I know it sounds silly, but I feel as if I am missing an essential part of who I am. It is something that I have noticed all the more over the past 2 years or so, and something that I am determined to recover in 2015. I think a lot of it stems from fear, fear of disapproval, fear of disappointment. I have been through a lot emotionally over the past few years and I feel that most of the block stems from that. I let the wrong people have the wrong amount of influence in my life, and in an effort to keep them happy, I killed off one of the most important parts of who I am.

In an effort to combat that, I have started journaling again. I figure the more I write, the easier it will become to write. Like anything in life, writing takes practise. Any form of art does. Michelangelo, Shakespeare, Da Vinci, they all had to start somewhere. And, they also all struggled with some form of writer's block too. In fact, I came across this cute video of Shakespeare overcoming his writer's block which I think we can all relate to in some way.

In the end, I think inspiration is something that we need to find within us. It is the stories and ideas, millions of endless possibilities, that we all have the ability to bring to fruition. Sometimes, it is a roaring waterfall, that picks us up and sweeps us away, but most times, it is a small, quiet trickle, one that we search for like a dying man in a desert, but always, it is the power within us, to create, to inspire, to dream, and to hope.

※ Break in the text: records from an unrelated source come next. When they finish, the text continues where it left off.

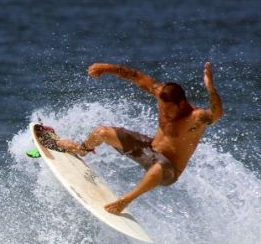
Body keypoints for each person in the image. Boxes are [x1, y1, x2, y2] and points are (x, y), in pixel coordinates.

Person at [38, 62, 223, 215]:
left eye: (169, 109)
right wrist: (106, 68)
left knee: (158, 167)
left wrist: (210, 88)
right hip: (148, 149)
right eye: (162, 107)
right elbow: (137, 76)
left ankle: (125, 201)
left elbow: (217, 113)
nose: (164, 112)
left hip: (169, 170)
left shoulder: (196, 117)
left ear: (182, 103)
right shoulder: (161, 94)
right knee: (102, 132)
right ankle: (81, 149)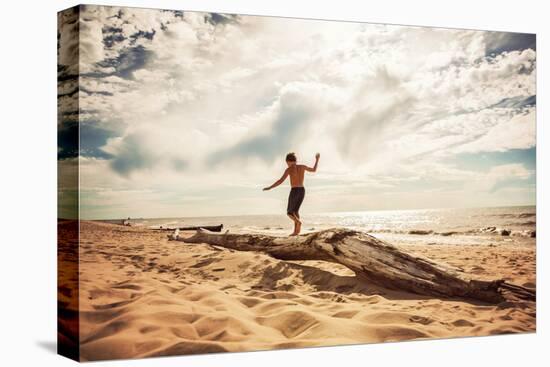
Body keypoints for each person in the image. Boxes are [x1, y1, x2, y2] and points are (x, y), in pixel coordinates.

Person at [263, 152, 320, 235]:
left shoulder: (289, 169)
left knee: (289, 213)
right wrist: (317, 160)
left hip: (295, 190)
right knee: (296, 211)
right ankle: (296, 231)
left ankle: (298, 223)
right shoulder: (302, 167)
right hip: (302, 190)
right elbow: (314, 170)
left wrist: (270, 187)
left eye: (287, 163)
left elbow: (280, 181)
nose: (287, 165)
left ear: (289, 161)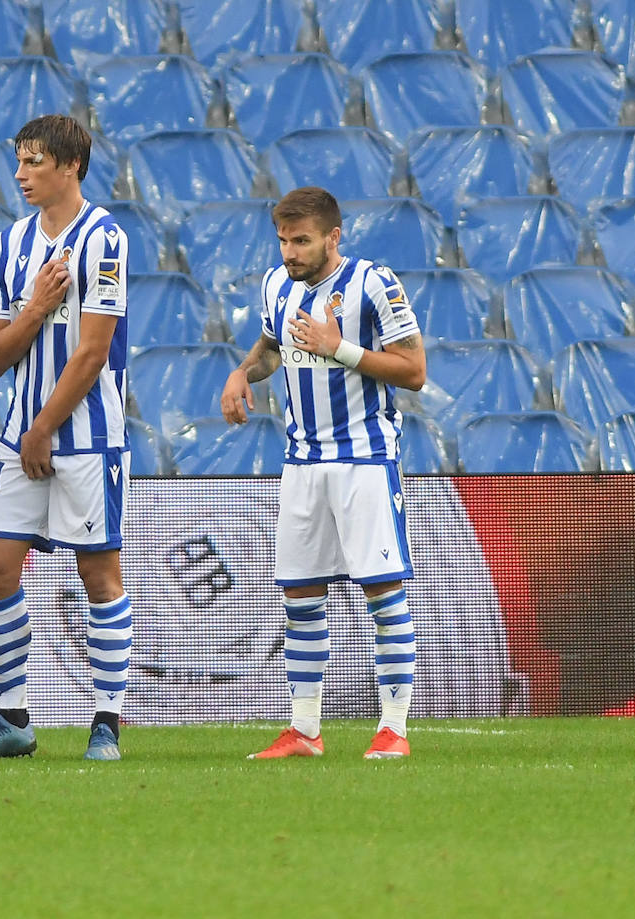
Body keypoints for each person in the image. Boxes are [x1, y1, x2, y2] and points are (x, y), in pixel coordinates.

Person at [218, 185, 427, 760]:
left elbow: (413, 370)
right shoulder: (275, 285)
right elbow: (269, 349)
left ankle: (394, 729)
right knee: (301, 594)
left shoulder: (374, 284)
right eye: (284, 240)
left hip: (363, 458)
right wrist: (242, 374)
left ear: (334, 236)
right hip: (302, 462)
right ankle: (305, 731)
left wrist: (342, 348)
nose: (290, 251)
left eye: (302, 240)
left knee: (383, 591)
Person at [0, 114, 133, 762]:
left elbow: (92, 352)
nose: (21, 173)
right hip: (22, 433)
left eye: (34, 162)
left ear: (70, 167)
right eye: (19, 161)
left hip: (83, 435)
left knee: (97, 573)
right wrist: (34, 307)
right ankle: (12, 716)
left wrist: (43, 427)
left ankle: (107, 720)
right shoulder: (8, 246)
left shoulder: (105, 238)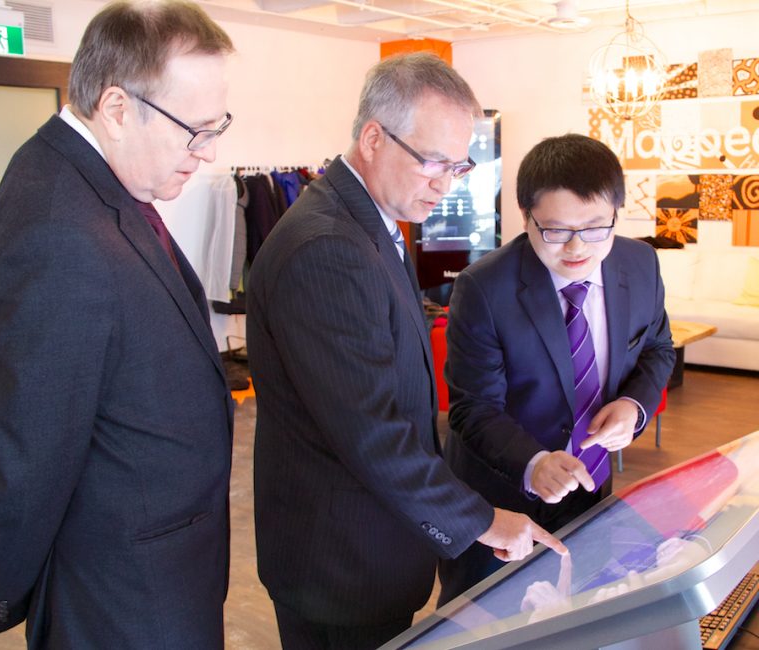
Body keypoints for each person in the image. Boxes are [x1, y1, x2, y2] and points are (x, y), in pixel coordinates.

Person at [246, 52, 566, 650]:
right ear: (373, 137)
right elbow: (374, 432)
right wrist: (482, 519)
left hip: (371, 543)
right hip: (338, 559)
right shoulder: (327, 247)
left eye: (459, 165)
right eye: (432, 163)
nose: (445, 184)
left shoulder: (368, 224)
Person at [0, 2, 235, 647]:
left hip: (156, 572)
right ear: (118, 108)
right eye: (195, 130)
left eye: (218, 128)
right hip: (118, 600)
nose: (207, 153)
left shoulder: (95, 183)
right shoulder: (57, 228)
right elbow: (28, 450)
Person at [438, 133, 676, 605]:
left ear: (616, 213)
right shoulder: (484, 288)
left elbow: (658, 348)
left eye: (594, 227)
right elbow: (473, 408)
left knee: (582, 610)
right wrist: (534, 462)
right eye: (556, 230)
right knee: (486, 624)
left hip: (591, 488)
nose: (577, 247)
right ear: (525, 217)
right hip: (501, 498)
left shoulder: (640, 263)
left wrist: (633, 405)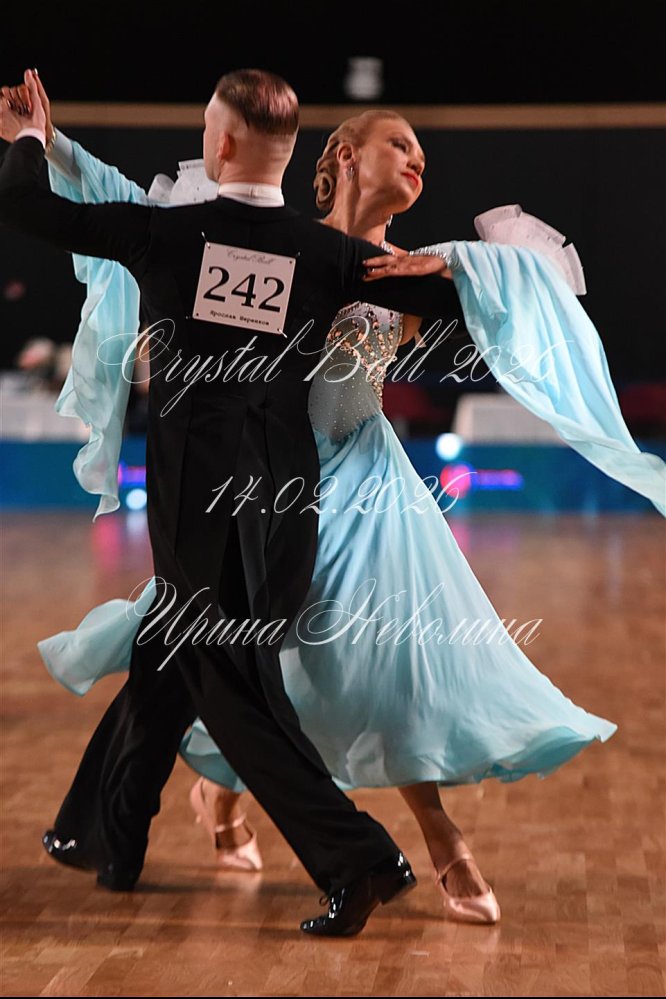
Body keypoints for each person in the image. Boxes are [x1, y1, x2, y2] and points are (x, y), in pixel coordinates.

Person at [5, 82, 630, 926]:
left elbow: (525, 292)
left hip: (337, 492)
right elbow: (121, 206)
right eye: (399, 142)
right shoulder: (306, 249)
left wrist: (466, 264)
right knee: (191, 658)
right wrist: (51, 144)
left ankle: (384, 841)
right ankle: (125, 829)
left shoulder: (380, 265)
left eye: (422, 150)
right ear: (339, 155)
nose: (417, 158)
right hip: (263, 490)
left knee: (331, 666)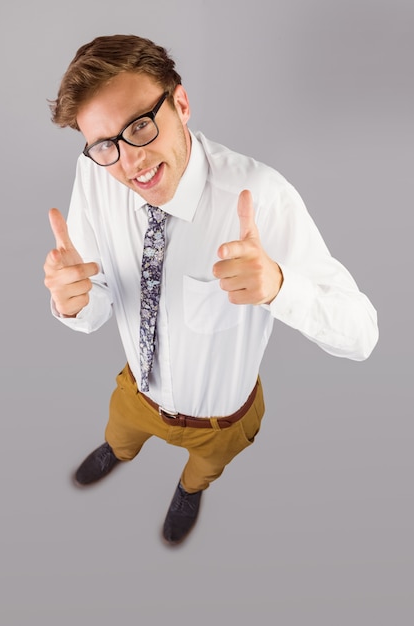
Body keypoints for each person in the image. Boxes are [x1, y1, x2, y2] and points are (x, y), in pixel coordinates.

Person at [44, 34, 378, 545]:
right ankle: (120, 451)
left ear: (181, 102)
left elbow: (362, 336)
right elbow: (100, 299)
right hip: (138, 394)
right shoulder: (96, 173)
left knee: (204, 467)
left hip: (222, 421)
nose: (129, 161)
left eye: (140, 125)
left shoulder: (262, 197)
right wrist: (74, 302)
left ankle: (191, 487)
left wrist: (279, 288)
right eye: (106, 145)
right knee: (120, 433)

Go out there, and be inspired.

And remember, happiness is a choice.

Monday, 5 January 2015

Monday Motivation - Let's start 2015 off right!

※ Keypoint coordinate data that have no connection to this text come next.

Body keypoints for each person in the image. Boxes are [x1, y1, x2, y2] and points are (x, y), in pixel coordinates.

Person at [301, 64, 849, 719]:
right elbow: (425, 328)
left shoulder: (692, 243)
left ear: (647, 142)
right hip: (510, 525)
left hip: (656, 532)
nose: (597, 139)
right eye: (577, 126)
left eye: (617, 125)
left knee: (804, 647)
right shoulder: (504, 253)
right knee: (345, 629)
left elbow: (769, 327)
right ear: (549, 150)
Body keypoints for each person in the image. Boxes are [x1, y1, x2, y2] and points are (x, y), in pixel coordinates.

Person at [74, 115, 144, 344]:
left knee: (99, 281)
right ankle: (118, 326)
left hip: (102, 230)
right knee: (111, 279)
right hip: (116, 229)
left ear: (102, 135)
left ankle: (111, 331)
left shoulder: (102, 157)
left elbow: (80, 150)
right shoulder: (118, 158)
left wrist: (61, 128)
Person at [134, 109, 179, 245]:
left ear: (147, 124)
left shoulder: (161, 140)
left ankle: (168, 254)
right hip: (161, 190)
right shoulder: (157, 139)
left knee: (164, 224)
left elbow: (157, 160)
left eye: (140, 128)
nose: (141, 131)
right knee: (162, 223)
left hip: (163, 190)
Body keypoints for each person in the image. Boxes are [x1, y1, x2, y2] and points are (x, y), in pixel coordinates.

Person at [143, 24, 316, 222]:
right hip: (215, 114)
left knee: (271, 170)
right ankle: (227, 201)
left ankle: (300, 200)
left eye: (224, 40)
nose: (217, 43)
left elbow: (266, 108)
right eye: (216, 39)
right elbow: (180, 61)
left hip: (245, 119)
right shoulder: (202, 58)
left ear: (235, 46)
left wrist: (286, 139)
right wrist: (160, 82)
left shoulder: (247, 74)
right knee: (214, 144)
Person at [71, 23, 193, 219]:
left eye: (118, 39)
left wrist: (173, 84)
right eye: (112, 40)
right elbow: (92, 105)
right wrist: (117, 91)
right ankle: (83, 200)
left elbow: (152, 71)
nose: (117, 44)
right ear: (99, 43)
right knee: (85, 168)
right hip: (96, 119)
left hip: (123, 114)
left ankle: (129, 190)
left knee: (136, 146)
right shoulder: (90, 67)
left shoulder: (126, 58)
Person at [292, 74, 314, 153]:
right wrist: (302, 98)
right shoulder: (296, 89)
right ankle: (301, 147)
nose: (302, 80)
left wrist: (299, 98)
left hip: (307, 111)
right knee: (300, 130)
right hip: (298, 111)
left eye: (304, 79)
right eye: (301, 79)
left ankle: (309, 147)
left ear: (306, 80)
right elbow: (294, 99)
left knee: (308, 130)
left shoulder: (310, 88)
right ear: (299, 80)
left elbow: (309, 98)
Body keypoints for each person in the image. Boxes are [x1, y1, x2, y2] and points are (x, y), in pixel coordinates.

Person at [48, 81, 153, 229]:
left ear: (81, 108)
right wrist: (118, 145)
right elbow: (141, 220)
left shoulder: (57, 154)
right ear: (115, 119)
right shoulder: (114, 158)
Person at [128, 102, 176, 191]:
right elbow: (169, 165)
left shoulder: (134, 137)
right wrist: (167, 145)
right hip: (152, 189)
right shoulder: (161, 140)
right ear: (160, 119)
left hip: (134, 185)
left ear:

Wow... today is the 5th of January 2015.... How did that happen???

The last few months of 2014 flew by in a blur! Life got in the way of everything I had planned, there was so much going on... Writing (everywhere except here!) , end of year school functions for both boys, a 3 week visit from my dad (which was wonderful!), a weekend getaway, a family day, and then of course work and freelancing! Add to that Christmas, school vacation, and a birthday getaway, and you'll (hopefully) understand why I've been so quiet! Hopefully, that is all going to get better this year!

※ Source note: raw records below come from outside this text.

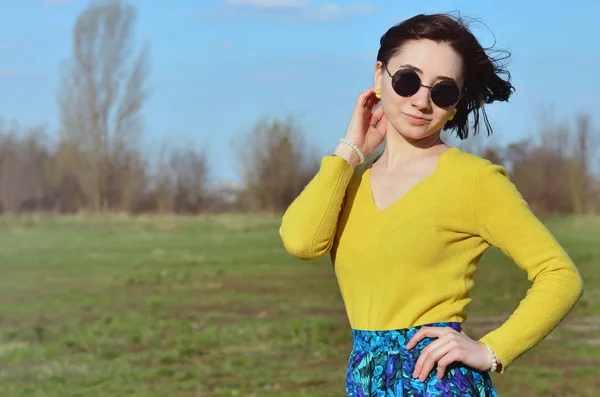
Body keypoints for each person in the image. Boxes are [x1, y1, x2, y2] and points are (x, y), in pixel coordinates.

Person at [278, 12, 584, 397]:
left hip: (438, 381)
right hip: (365, 380)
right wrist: (349, 152)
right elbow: (302, 242)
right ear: (379, 76)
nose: (422, 100)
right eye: (407, 80)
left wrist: (492, 350)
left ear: (455, 104)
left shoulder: (475, 181)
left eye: (442, 91)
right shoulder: (350, 184)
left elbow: (560, 275)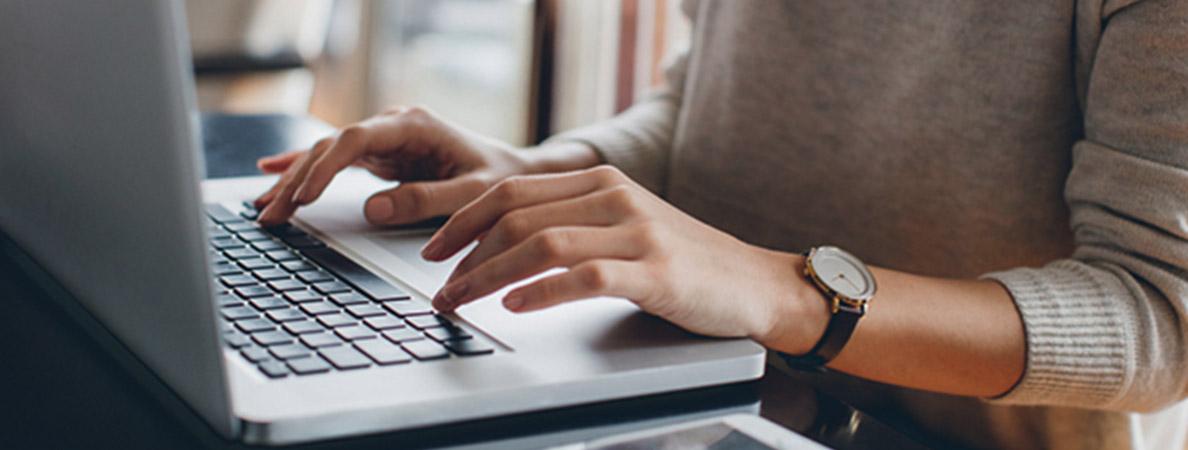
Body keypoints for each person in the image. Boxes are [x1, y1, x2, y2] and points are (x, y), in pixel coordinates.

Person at [252, 1, 1188, 448]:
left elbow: (1158, 317)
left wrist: (786, 292)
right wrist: (543, 171)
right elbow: (694, 104)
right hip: (695, 406)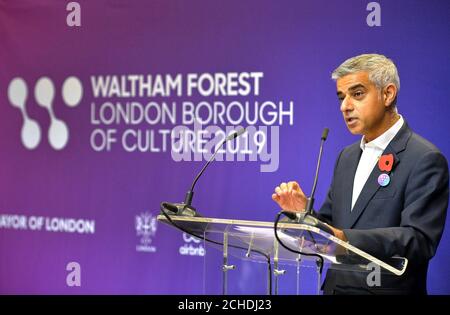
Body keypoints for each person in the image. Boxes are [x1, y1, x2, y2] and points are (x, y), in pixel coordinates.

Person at [272, 54, 449, 295]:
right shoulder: (346, 157)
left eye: (357, 94)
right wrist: (305, 215)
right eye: (341, 97)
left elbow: (418, 240)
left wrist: (345, 238)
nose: (345, 106)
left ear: (387, 94)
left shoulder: (424, 158)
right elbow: (332, 230)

I don't like the term "New Year's Resolutions".... It seems so formal and rigid. I have no name for the exercise I do at the end of every year, no brilliant term to group my decision under. I like to take a list of things I would like to focus on for the coming year; areas that I feel I didn't excel in in the previous year that I would like to pour more energy into. This year, my list contains only 3 items:

  • Family ( Me and my loved ones, from eating better to getting more exercise)
  • Friends ( Cultivating new friendships in 2015, and strengthening the friendships that helped carry me through 2014)
  • Making time for the things that make me happy ( From hobbies to family time, I need to carve out time for the things that feed my soul)
Have you watched the movie "Mom's Night Out"? In it, husband Sean (played by Sean Astin) convinces his wife Allyson to go out on a much needed Mom's night out. He uses a beautiful analogy about a flight attendant who tells you that in an emergency, you first have to put on your own oxygen mask before you can help other people put on theirs. That is what this blog is for me, my oxygen mask.

I think we tend to get so caught up in our every day lives, so focused on the routine of scraping through every day, that we forget that we are on this earth to do more! We are here to experience, to live, to love, to laugh, to rejoice, not to rush from one day to the next, merely surviving instead of living.

I'd like to invite you all to focus on one thing that makes you happy, whether it be cooking, or reading, or simply sitting in the sun, and find ways to incorporate more of that in your life. Set aside time, write it in your diary, set a reminder on your phone, whatever it takes, but grant yourself that time to do what feeds your soul. Especially as mothers, we tend to put everyone else's needs above our own. Make this your year, invest in yourself, put on your own oxygen mask first, and make this year about you!